**Directions for this task**
For this task, output exactly the lines of the material below starting at the line with "11 Best Destination Golf Resorts In The" and ending at the line with "All loans are not created"; pictures are to be excluded.

---- Supplied material

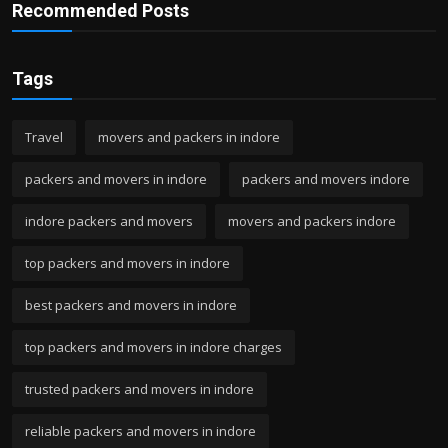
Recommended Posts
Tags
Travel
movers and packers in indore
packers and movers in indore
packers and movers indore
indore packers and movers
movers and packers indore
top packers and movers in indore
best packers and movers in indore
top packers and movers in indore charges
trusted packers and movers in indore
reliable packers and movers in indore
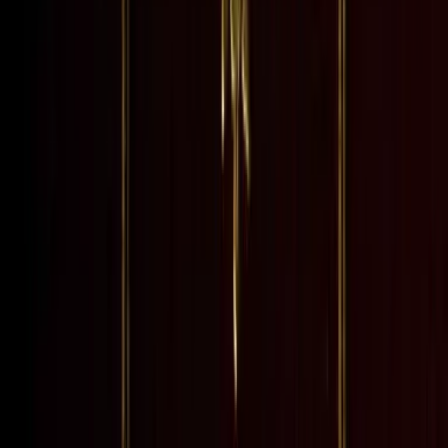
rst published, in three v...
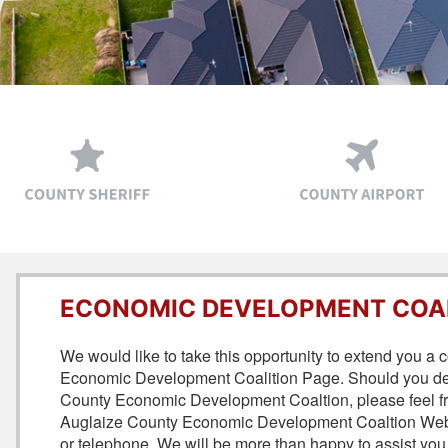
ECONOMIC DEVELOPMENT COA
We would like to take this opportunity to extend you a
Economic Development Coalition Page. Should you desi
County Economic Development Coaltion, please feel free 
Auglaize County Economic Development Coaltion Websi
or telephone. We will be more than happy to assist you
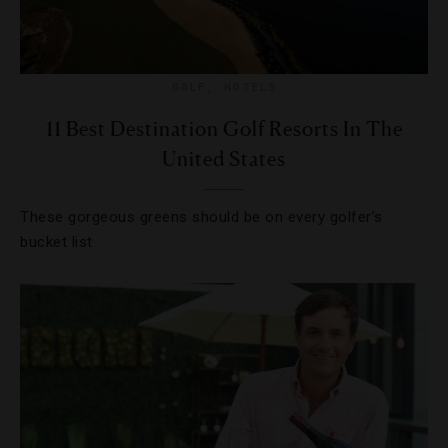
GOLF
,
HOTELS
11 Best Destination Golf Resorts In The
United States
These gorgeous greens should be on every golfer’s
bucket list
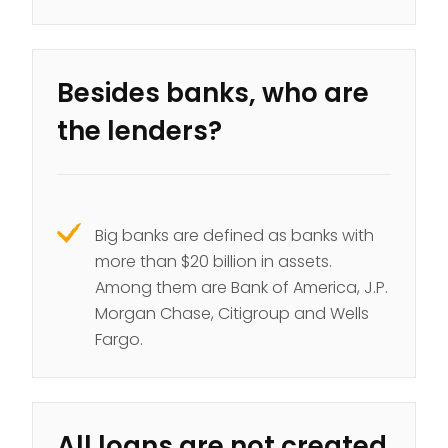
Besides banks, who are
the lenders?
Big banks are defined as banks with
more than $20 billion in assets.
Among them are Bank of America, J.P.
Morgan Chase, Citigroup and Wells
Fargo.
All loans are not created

--------
---- Supplied material

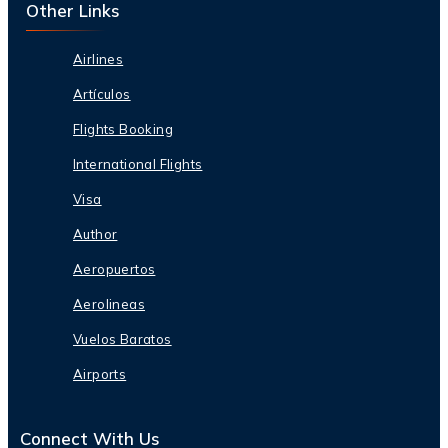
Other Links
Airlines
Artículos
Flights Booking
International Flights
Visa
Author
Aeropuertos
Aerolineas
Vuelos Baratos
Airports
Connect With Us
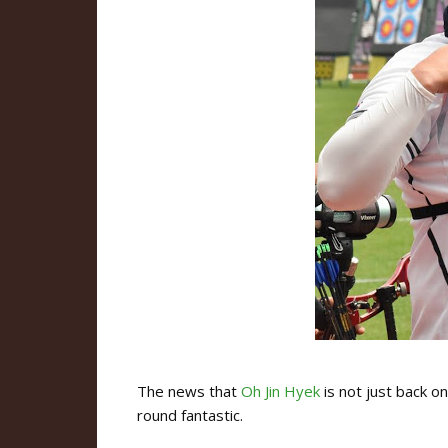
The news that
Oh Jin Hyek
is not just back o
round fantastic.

--------
---- Supplied material

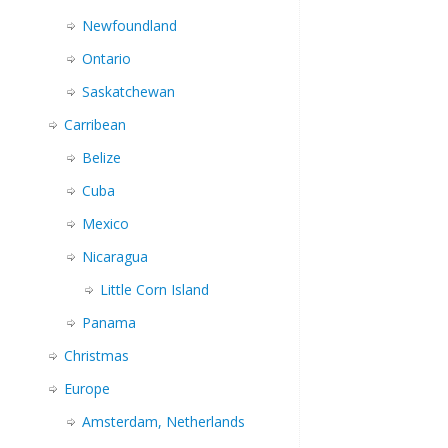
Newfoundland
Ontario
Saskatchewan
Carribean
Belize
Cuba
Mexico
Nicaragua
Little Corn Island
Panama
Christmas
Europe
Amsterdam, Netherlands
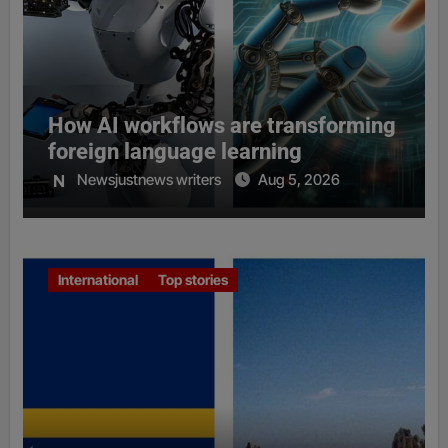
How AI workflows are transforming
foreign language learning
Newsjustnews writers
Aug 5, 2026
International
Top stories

--------

**Final answer**
11 Best Destination Golf Resorts In The
United States
These gorgeous greens should be on every golfer’s
bucket list
Besides banks, who are
the lenders?
Big banks are defined as banks with
more than $20 billion in assets.
Among them are Bank of America, J.P.
Morgan Chase, Citigroup and Wells
Fargo.
All loans are not created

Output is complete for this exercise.